(Saved entries)
[Start of section]
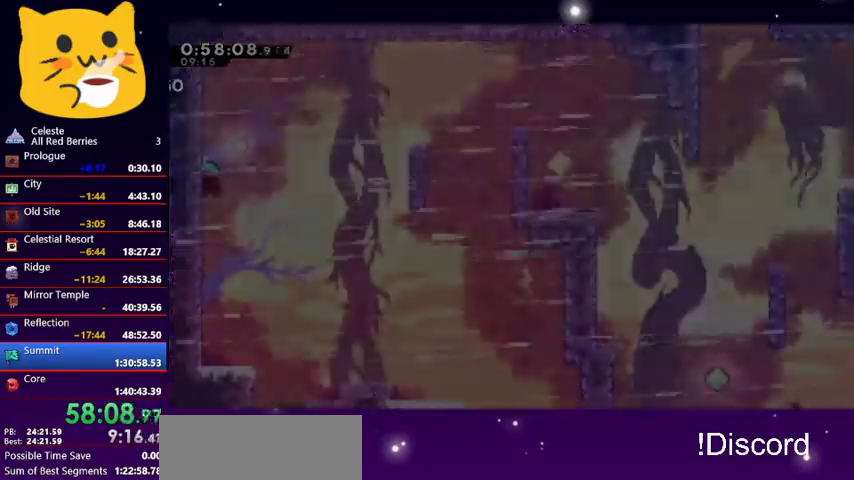
{"keys": ["left"], "events": [[33, "jump1", "up"], [233, "left", "down"]]}
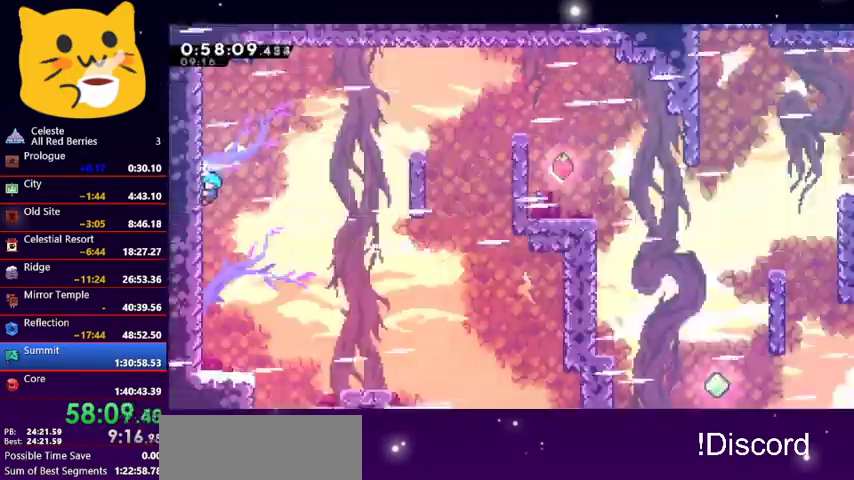
{"keys": ["down"], "events": [[233, "left", "up"], [500, "down", "down"]]}
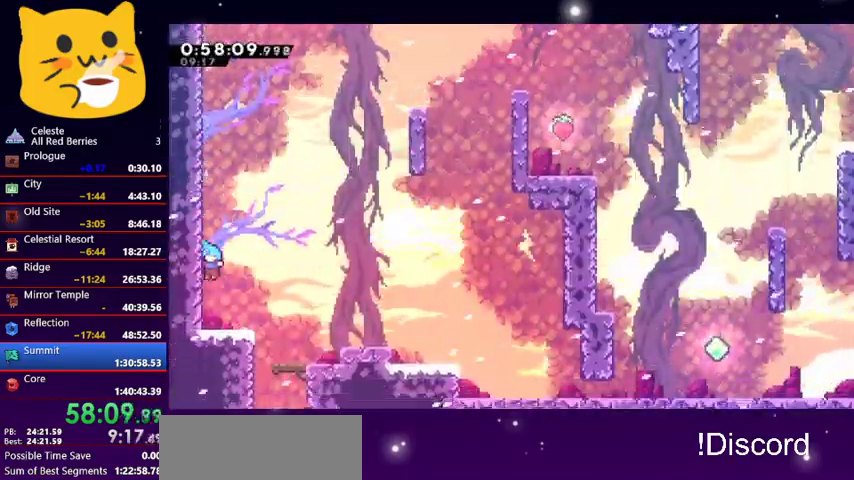
{"keys": ["jump1", "right", "up"], "events": [[100, "dash", "down"], [133, "dash", "up"], [233, "right", "down"], [300, "down", "up"], [367, "jump1", "down"], [367, "up", "down"]]}
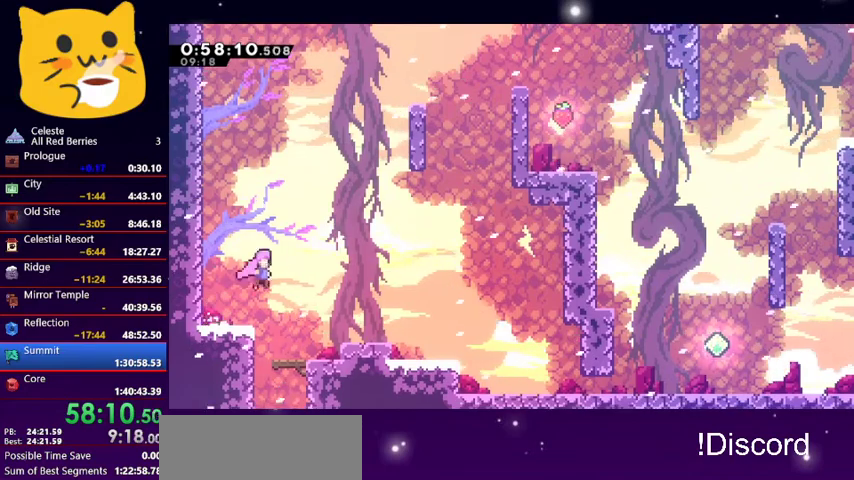
{"keys": ["right", "up"], "events": [[200, "jump1", "up"], [300, "dash", "down"], [400, "dash", "up"]]}
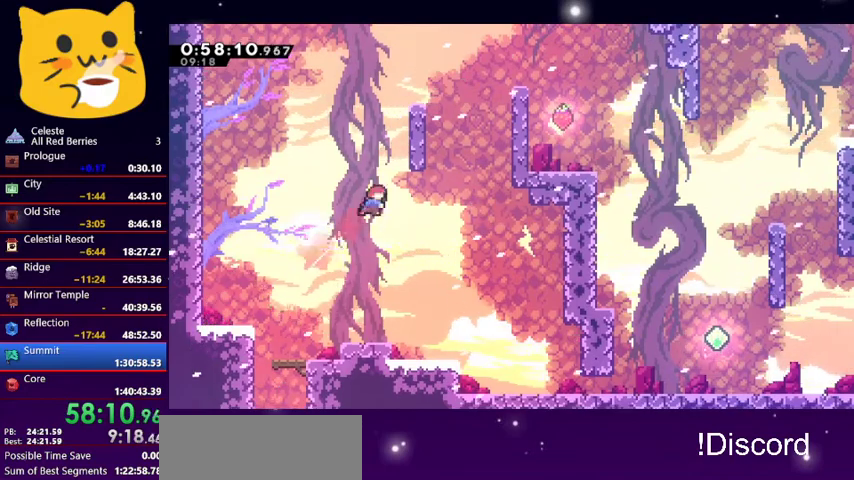
{"keys": ["grab", "right", "up"], "events": [[267, "dash", "down"], [433, "dash", "up"], [433, "grab", "down"]]}
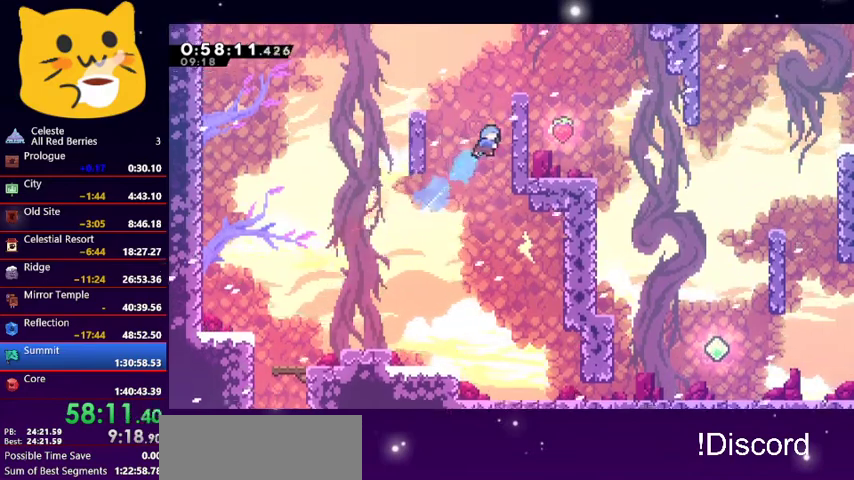
{"keys": ["right"], "events": [[100, "jump1", "down"], [233, "jump1", "up"], [267, "jump1", "down"], [467, "grab", "up"], [467, "jump1", "up"], [467, "up", "up"]]}
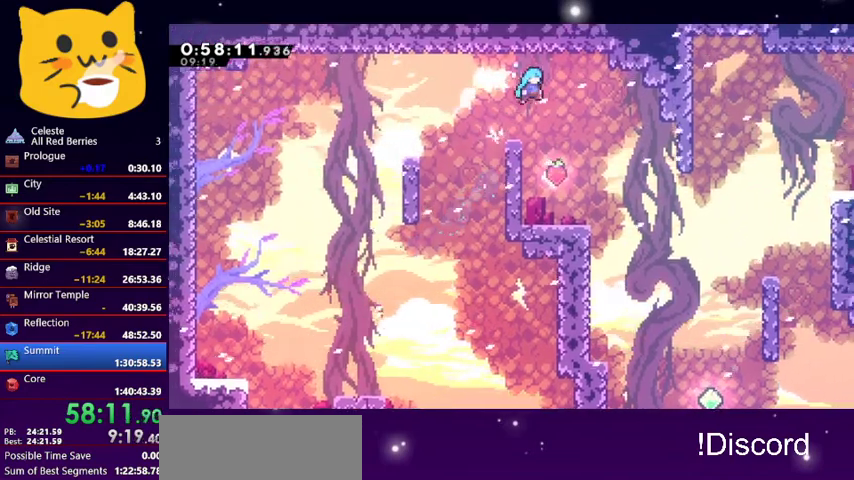
{"keys": [], "events": [[100, "right", "up"], [200, "left", "down"], [333, "left", "up"]]}
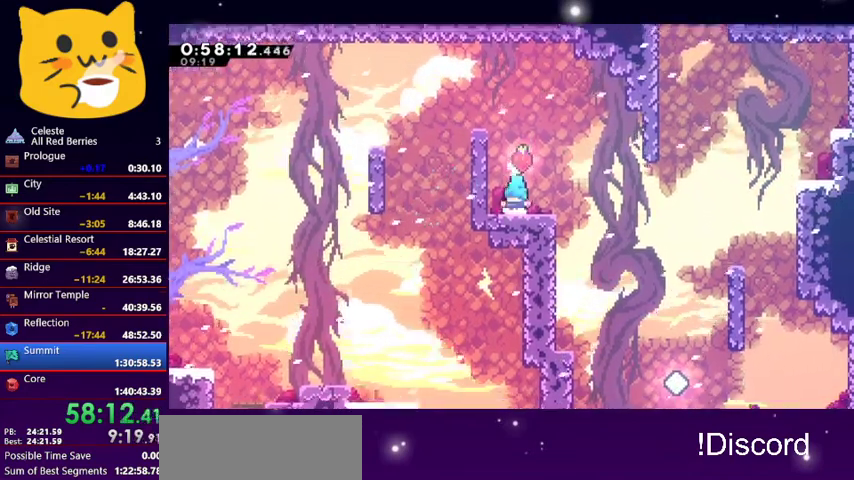
{"keys": ["down", "left"], "events": [[33, "dash", "down"], [33, "up", "down"], [267, "dash", "up"], [300, "left", "down"], [367, "up", "up"], [400, "left", "up"], [500, "down", "down"], [500, "left", "down"]]}
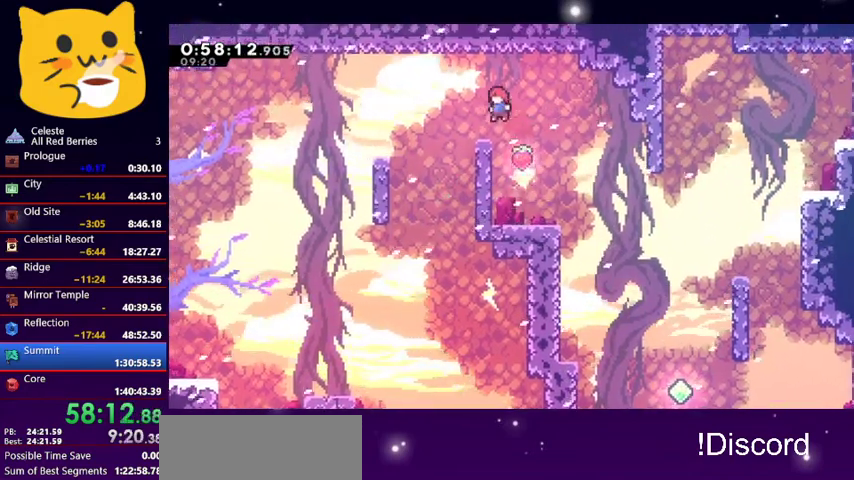
{"keys": ["down", "right"], "events": [[167, "dash", "down"], [167, "jump1", "down"], [267, "dash", "up"], [267, "jump1", "up"], [467, "left", "up"], [500, "right", "down"]]}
[End of section]
WHAT YOU NEED TO DO: Show every line from the entries that includes the word "dash".

ANSWER FOR THIS EXERCISE:
{"keys": ["jump1", "right", "up"], "events": [[100, "dash", "down"], [133, "dash", "up"], [233, "right", "down"], [300, "down", "up"], [367, "jump1", "down"], [367, "up", "down"]]}
{"keys": ["right", "up"], "events": [[200, "jump1", "up"], [300, "dash", "down"], [400, "dash", "up"]]}
{"keys": ["grab", "right", "up"], "events": [[267, "dash", "down"], [433, "dash", "up"], [433, "grab", "down"]]}
{"keys": ["down", "left"], "events": [[33, "dash", "down"], [33, "up", "down"], [267, "dash", "up"], [300, "left", "down"], [367, "up", "up"], [400, "left", "up"], [500, "down", "down"], [500, "left", "down"]]}
{"keys": ["down", "right"], "events": [[167, "dash", "down"], [167, "jump1", "down"], [267, "dash", "up"], [267, "jump1", "up"], [467, "left", "up"], [500, "right", "down"]]}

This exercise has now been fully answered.